Меня колотила мелкая дрожь.
— Как это легко вы говорите…
Федор Ильич усмехнулся, насадил на вилку кусочек хлеба и принялся старательно вымакивать остатки подлива.
— Нет, оно конечно… страшновато поначалу. Лет пятьдесят первых. Но не больше. А потом смотришь — и притерпелся.
— Да разве к этому можно притерпеться?!
— В самый-то момент, когда припечет, никто, понятно, не вытерпит. Орешь, как резаный. А потом, как с гуся вода. Кости, мясо нарастут — и снова цел, лучше прежнего. Так чего страдать? Вон Гай Юлич сидит, видишь?
Я посмотрел на багрового римлянина. Тот с прежним равнодушием рубал кашу, изредка погромыхивая под столом своим шлемом.
— Две тыщи лет горит, — сказал Федор Ильич. — Так уже и не замечает порой. Окатят, бывает, высоколегированной сталью, а он, как сидел, так и сидит. Задумался, говорит. Вот, брат, что такое привычка!
— Ко всему-то подлец человек привыкает! — всхлипнул сизый помятый мужичонка, сидящий наискосок от меня. — Помню, как я еще при жизни к спирту привыкал. Первый раз жахнул — чуть не умер! Потом полегче… а потом как воду пил, честное слово! Пока не погорел от него же…
Он безутешно по-сиротски подпер лицо кулаком, и слеза медленно потекла по сложному небритому ландшафту щеки.
— И часто вам приходится так… гореть? — спросил я.
— Не-а, не часто, — паренек напротив меня сладко зевнул. — Два раза до обеда и раз после. Зато потом — лафа! Иди куда хочешь. Хочешь — за пивом, хочешь — по девкам…

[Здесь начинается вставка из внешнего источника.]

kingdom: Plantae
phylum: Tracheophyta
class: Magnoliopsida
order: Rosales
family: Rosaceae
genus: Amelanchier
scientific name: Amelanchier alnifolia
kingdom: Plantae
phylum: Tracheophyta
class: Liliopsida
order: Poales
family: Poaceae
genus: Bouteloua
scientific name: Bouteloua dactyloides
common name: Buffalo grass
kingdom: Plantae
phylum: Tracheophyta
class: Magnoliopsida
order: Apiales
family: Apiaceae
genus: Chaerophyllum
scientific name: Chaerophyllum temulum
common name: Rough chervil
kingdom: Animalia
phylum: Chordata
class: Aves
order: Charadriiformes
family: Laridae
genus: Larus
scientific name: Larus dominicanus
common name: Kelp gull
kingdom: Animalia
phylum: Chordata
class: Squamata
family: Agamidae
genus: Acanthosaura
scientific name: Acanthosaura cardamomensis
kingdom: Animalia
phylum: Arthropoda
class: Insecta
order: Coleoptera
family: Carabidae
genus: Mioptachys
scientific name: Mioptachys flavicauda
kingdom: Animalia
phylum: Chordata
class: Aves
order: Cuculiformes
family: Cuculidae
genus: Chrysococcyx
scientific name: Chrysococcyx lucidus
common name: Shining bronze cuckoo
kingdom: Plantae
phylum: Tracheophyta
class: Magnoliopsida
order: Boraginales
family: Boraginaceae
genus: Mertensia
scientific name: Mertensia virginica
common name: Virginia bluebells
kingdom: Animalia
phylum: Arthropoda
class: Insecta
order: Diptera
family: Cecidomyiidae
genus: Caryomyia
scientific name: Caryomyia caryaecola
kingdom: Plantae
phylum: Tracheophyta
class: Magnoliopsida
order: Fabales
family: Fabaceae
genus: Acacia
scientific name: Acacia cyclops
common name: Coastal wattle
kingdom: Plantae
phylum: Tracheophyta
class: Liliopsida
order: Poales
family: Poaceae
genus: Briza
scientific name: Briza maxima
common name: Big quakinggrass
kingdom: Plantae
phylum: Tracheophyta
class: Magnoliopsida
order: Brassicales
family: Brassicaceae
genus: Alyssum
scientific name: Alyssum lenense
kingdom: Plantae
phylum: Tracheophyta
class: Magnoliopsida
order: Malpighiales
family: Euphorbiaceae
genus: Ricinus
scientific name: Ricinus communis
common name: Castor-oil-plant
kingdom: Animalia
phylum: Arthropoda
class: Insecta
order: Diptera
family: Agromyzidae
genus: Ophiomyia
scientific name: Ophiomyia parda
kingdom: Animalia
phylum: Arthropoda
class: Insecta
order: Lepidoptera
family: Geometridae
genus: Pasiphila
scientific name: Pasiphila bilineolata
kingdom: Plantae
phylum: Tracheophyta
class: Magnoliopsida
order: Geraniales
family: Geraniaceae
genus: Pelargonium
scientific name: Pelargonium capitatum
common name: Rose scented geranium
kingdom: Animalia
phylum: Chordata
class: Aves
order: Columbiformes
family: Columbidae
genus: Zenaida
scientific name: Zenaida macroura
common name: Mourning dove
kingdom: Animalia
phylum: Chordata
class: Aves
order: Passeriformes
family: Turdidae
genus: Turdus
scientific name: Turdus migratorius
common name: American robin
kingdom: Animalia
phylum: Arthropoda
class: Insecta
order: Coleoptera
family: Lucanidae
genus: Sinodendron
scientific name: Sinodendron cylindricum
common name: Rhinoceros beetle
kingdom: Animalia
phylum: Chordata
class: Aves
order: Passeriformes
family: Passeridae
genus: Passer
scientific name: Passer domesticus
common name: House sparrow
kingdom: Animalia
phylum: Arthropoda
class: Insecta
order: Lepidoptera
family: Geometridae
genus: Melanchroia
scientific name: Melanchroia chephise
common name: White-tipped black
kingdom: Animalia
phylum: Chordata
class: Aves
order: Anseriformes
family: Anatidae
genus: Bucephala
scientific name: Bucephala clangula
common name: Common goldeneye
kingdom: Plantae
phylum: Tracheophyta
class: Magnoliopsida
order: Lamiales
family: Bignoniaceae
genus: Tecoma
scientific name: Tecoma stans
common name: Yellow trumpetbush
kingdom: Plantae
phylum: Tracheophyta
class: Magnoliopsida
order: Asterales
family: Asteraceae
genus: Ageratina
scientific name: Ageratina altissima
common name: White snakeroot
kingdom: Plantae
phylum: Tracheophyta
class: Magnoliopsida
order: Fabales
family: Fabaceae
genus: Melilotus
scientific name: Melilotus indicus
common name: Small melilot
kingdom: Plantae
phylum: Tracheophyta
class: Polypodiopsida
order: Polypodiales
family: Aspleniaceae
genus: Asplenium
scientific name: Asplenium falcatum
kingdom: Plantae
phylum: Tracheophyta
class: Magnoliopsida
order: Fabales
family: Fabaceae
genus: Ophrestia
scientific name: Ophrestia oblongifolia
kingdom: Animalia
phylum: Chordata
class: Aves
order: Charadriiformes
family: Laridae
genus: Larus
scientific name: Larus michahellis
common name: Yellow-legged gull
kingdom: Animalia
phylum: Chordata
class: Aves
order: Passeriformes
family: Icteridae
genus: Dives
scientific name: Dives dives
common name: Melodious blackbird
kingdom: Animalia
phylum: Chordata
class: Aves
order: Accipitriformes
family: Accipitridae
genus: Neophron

— А лучше в сочетании! — сладко подпел дьячок слева.
— По каким девкам? — насторожился я.
— Да по любым, — паренек собрал посуду в стопку и поднялся. — Из зубовного можно…
— Из смольного — лучше! — авторитетно заявил дьячок.
— Можно и из смольного, — легко согласился парнишка, — да мало ли отделений?
— Это точно, — сыто отдуваясь, пророкотал Федор Ильич, — такого добра тут навалом.
— Из Смольного, это которые… институтские? — спросил я.
— Всякие, — сказал Федор Ильич. — Которых в смоле варят. Называется смольное отделение. Бедовые бабешки! Уж я, кажется, до седых волос дожил… в той жизни, а тут, веришь-нет, как петушок молодой! — он приосанился и подкрутил усы, более воображаемые, чем заметные на толстой губе. — А ты, я вижу, тоже интересуешься?